The PASTEUR Act, introduced in 2021, could be an additional solution.1 The Act would set up a subscription payment model for the federal government to fund novel antibiotic drugs, with payments for years after discovery. By financially incentivizing research, the hope is that more companies could start working on scientific breakthroughs without worrying about the market on the other side of the discovery.
There may also be a role for AI in determining which molecule candidates to invest more time and resources in. This graphic, from a 2021 article in Nature, outlines the steps at which AI could theoretically be involved (denoted by asterisks). With Moderna having determined the basic structure of its successful mRNA vaccine in just two days, the future of drug discovery is looking brighter.

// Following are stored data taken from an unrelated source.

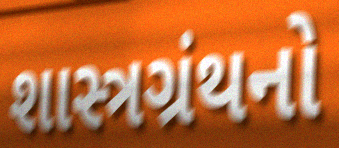
શાસ્ત્રગ્રંથનોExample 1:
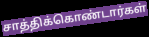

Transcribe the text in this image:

சாத்திக்கொண்டார்கள்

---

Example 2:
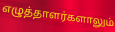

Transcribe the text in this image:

எழுத்தாளர்களாலும்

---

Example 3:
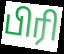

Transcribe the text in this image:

பிரி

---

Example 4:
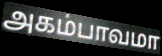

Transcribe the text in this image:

அகம்பாவமா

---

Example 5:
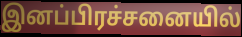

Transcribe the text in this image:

இனப்பிரச்சனையில்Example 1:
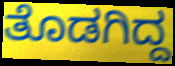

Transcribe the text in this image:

ತೊಡಗಿದ್ದ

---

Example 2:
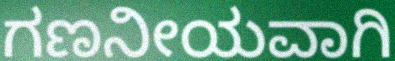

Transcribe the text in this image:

ಗಣನೀಯವಾಗಿ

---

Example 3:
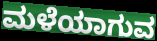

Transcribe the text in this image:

ಮಳೆಯಾಗುವ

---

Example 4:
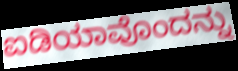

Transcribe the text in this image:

ಐಡಿಯಾವೊಂದನ್ನು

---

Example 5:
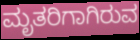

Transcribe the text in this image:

ಮೃತರಿಗಾಗಿರುವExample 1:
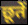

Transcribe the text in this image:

छूतें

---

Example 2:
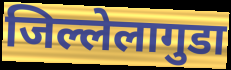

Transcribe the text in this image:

जिल्लेलागुडा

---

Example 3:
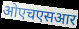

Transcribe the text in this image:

ओएचएसआर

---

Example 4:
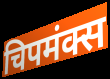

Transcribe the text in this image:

चिपमंक्स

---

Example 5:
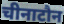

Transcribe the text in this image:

चीनाटौन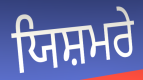
ਯਿਸ਼ਮਰੇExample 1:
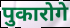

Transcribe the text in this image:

पुकारोगे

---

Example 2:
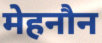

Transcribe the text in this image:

मेहनौन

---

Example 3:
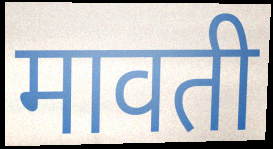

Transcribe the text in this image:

मावती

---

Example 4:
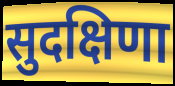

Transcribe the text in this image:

सुदक्षिणा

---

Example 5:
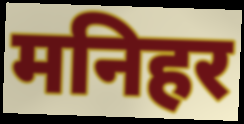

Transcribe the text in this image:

Antibiotic-resistant pathogens deserve our attention. But similar to my conclusion in a recent article about value-based oncology, the answer appears to be enabling scientists to do their jobs. Even more than value-based oncology, the problem and solution seem pretty simple—we need more research into novel antibiotic candidates, and there’s a way for the government to spend a relatively small amount of money to incentivize that. Of course, maintaining a stockpile of PPE would’ve been pretty simple too—but I’m choosing to be hopeful about our war with pathogens.
This information shouldn’t be taken as investment advice (obviously), and the opinions expressed are entirely my own, not representative of my employer or anyone else.
The acronyms of some of these bills are out of control. Also, it’s unclear to me why it’s PASTEUR and not FLEMING, considering the latter discovered the first antibiotic. Free Life from Everlasting Menace caused by Infectious gram-Negative Germs? It’s right there! I’m available for hire, Congress.